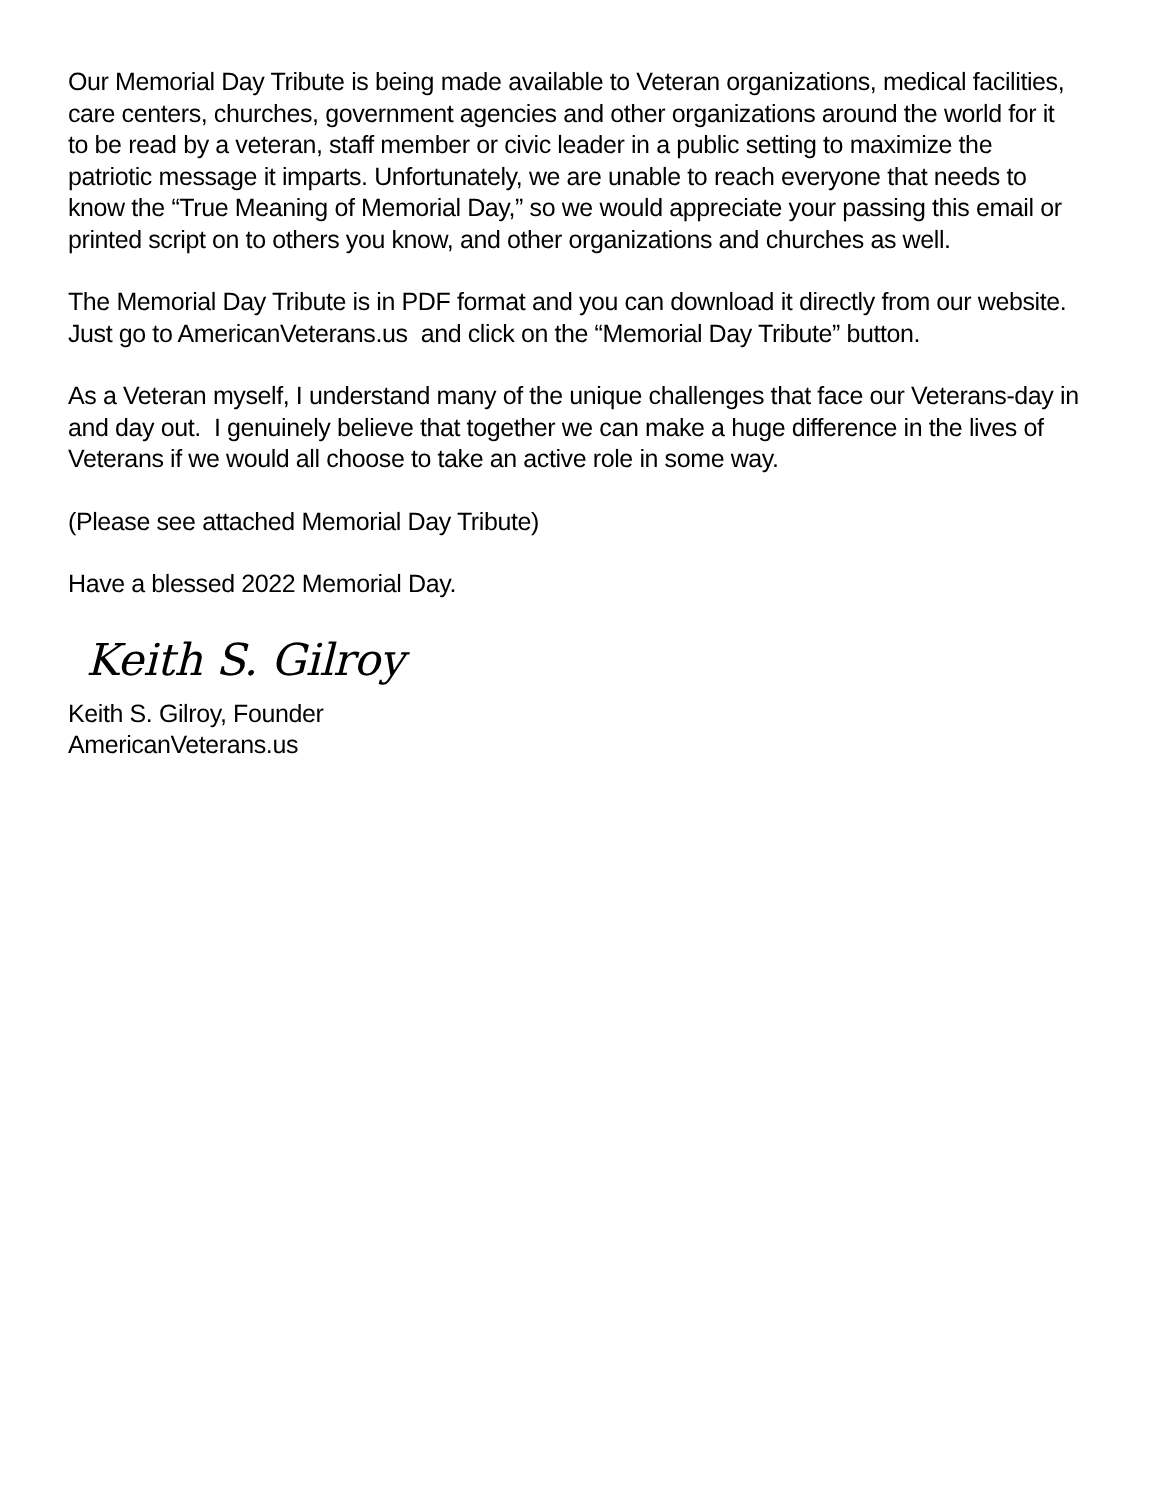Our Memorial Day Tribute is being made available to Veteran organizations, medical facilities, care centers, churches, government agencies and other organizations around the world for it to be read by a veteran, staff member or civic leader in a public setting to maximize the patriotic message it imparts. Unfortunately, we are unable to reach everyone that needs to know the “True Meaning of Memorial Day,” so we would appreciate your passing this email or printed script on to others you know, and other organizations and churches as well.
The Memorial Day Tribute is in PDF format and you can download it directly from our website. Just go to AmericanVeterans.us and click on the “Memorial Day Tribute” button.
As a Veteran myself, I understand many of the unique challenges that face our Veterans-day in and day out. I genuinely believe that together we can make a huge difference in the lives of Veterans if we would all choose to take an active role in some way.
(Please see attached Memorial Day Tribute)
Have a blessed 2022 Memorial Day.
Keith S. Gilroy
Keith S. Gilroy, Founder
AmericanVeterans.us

→ **Instructions for the task**: Give exactly the lines from the one with "As a Veteran" to the end of the entries, nothing before them.

→ **Solution to the problem**:
As a Veteran myself, I understand many of the unique challenges that face our Veterans-day in and day out. I genuinely believe that together we can make a huge difference in the lives of Veterans if we would all choose to take an active role in some way.
(Please see attached Memorial Day Tribute)
Have a blessed 2022 Memorial Day.
Keith S. Gilroy
Keith S. Gilroy, Founder
AmericanVeterans.us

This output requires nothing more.